It could almost be Scotland’s answer to St Pancras. The historic Edinburgh Waverley station is of critical importance to Scotland’s environmental and commercial wellbeing, as well as being key to delivering capacity for new rail lines such as the re-opening of the Airdrie-Bathgate link.
The customer base does not just comprise those who use the station for their daily commute in and out of central Edinburgh. Each day thousands of tourists and day trippers pass through the station - as well as MSPs (the Scottish Parliament building is just down the road).
Waverley’s importance has necessitated a renewal of the station. Over a four-year period a £130 million investment has transformed the station and its facilities, creating an environment that meets the needs of passengers in the 21st century while preserving Waverley’s rich heritage.
The work has included replacing the station roof, creating a new Market Street entrance, refurbishing the station concourse and main building exterior, and improving facilities for passengers. It is a remarkable investment that has effectively created a new station.
“The initial plan was to have the roof refurbished,” says Ken Brown, Balfour Beatty project manager for Waverley station. “We split our team into two, including sub-contractors from the Forth Rail Bridge project. We had to have scaffolds supporting the work we did underneath the roof.”
The team needed to understand certain limitations, such as the loadings of platforms, and small but important details such as the access requirements for Rail Gourmet staff who provide catering trolleys on trains.
It was, in Brown’s words, “a game of chess inside Waverley”, with deliveries for station retailers coming at night.
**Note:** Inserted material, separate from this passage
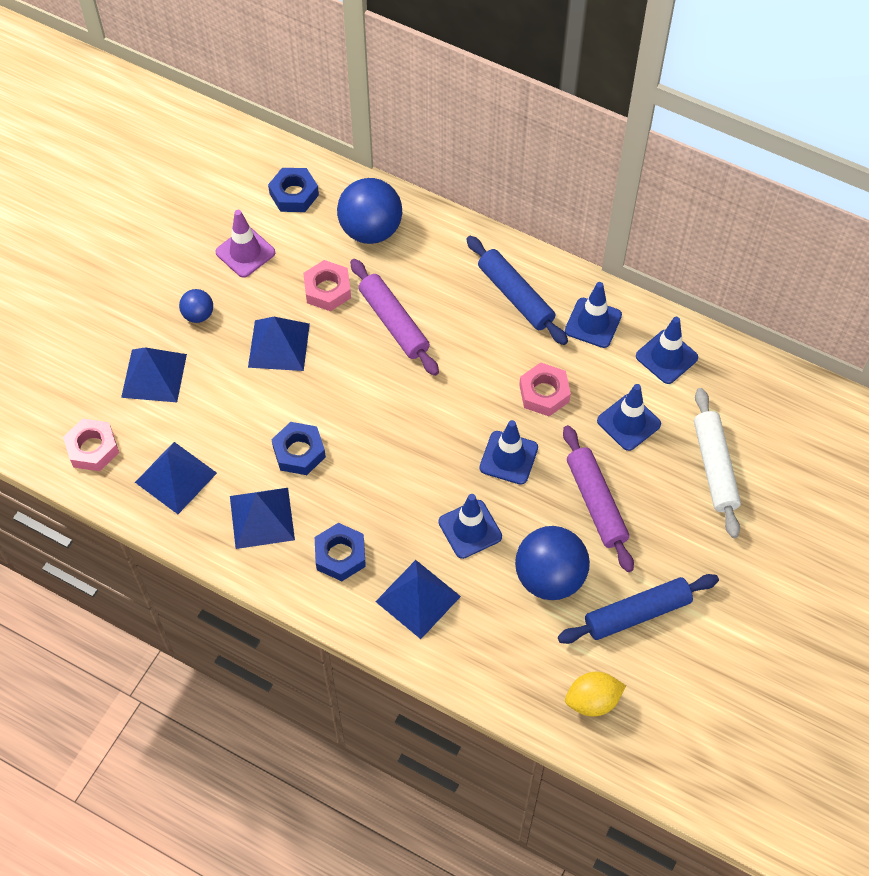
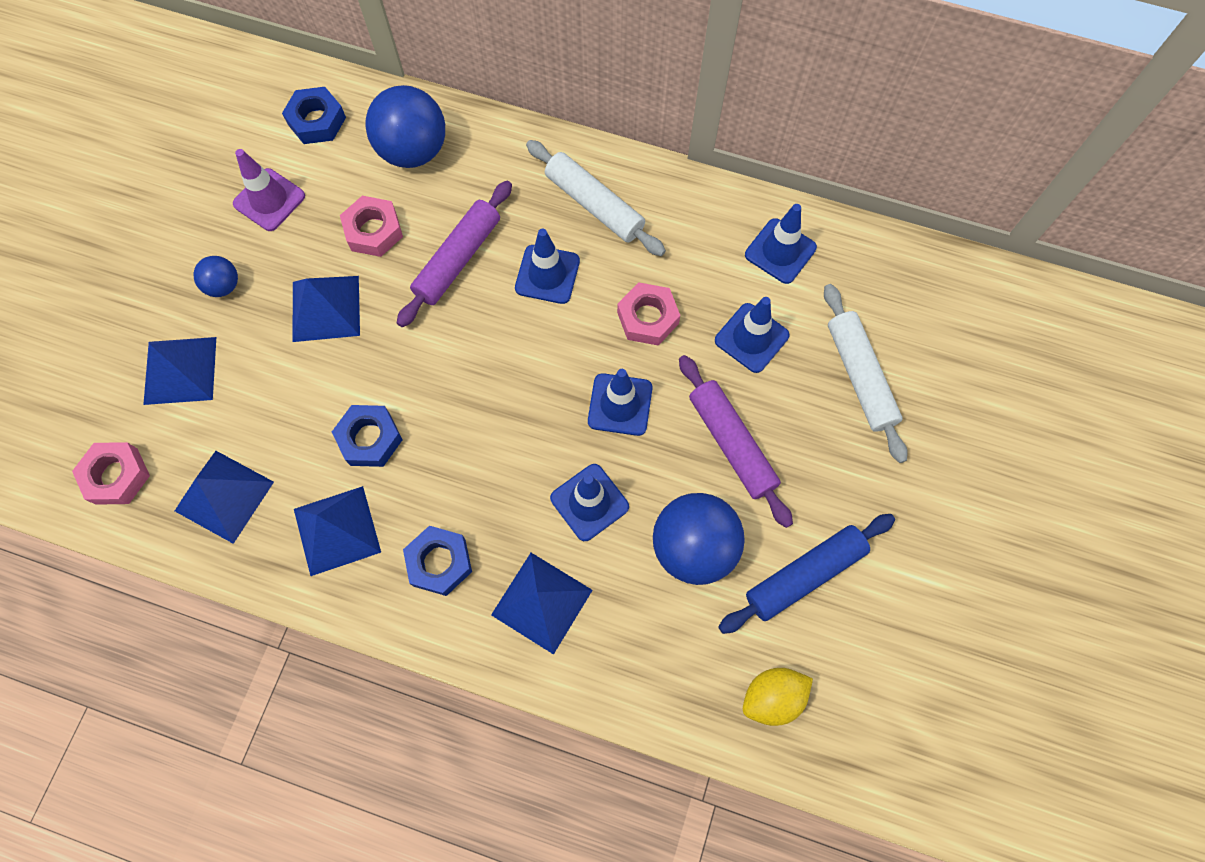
camera: 10 degrees left, 10 degrees up
(393, 322) = (458, 259): purple rolling pin -> purple rolling pin turned 75 degrees clockwise
(515, 296) = (594, 205): blue rolling pin -> white rolling pin
(593, 323) = (689, 223): blue traffic cone -> blue traffic cone (547, 274)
With 700 train movements a day, work had to be carried out at night under possession and isolation, before the station opened for business the next day.
Suspended scaffolding was installed in the mall area, where 64,000 people pass through every day. “We could only erect that at night,” reveals Brown, while Network Rail Programme Manager Billy McKay adds: “Safety was our absolute focus. But we had to keep the live station functional.”
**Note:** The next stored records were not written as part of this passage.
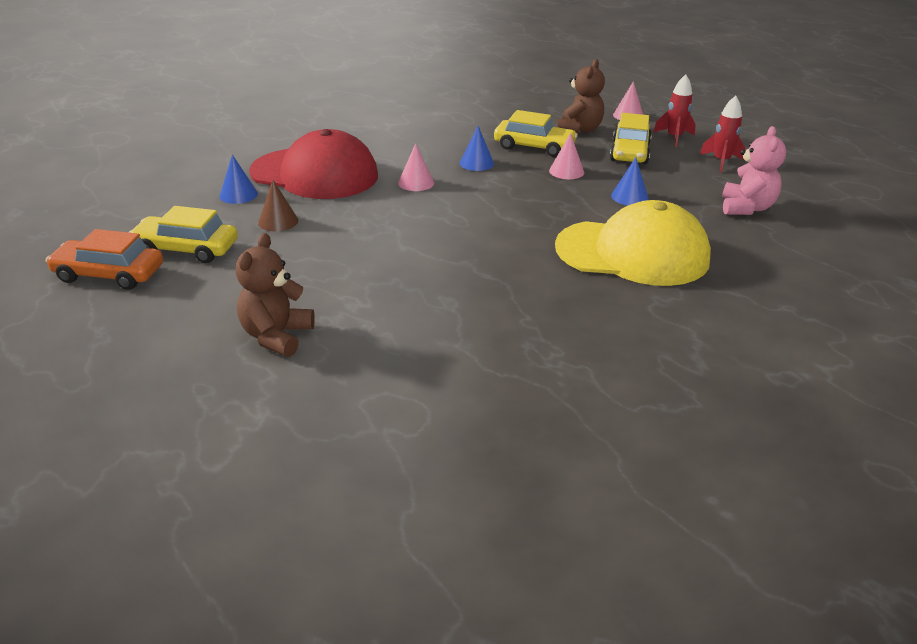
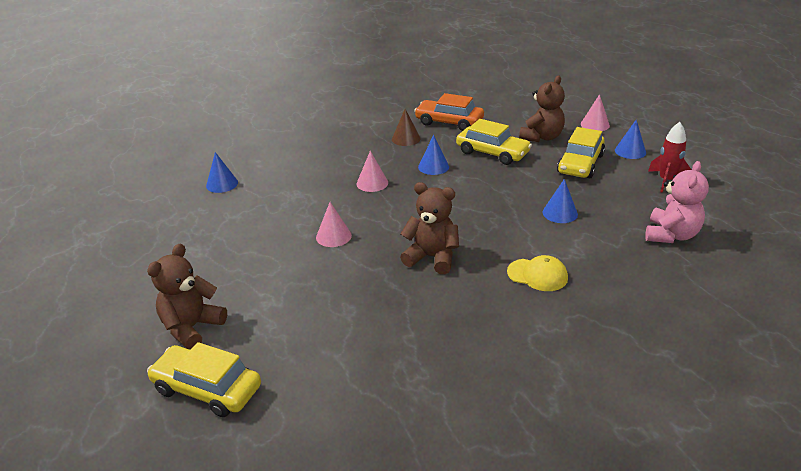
camera: 15 degrees right, 0 degrees up
(109, 274) = (92, 252): orange car -> orange car (449, 122)
(186, 249) = (159, 233): yellow car -> yellow car (207, 389)
(278, 221) = (242, 213): brown cone -> brown cone (406, 139)
(314, 174) = (291, 168): red cap -> none
(516, 247) = (432, 257): none -> brown teddy bear
(566, 171) = (511, 181): pink cone -> pink cone (333, 236)
(632, 253) = (537, 275): yellow cap -> yellow cap, size x0.42
(674, 138) = (630, 151): red rocket -> blue cone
The station roof was the initial focus of the work, with all steelwork to be blasted and painted. “Some of it dates back to 1890,” says Brown, adding that some parts were also completely rotten and in need of replacement.
Brown explains the problems that became apparent as a result of the deteriorating structure. Drainage used to be through columns, using a siphonic drainage system with three outfalls, “so puddles used to appear throughout the station”. When engineers were refurbishing the station, they also found that “some platform drainage that was supposed to be there wasn’t”. Other challenges included broken water pipes and severed telephone wires.
Because Waverley is a listed structure (and part of a wider World Heritage Site of the Old and New Towns), Historic Scotland had very strong opinions on what could be done to the station.
The organisation, a Scottish Government agency that safeguards and promotes the country’s historic environment, insisted on certain types of detail, such as the cast balustrades. Two capitols were rotten and had to be replaced in timber by a local company. Underneath the station, elements also had to be removed. “It was difficult to get bits and pieces out of the dungeon,” says Brown.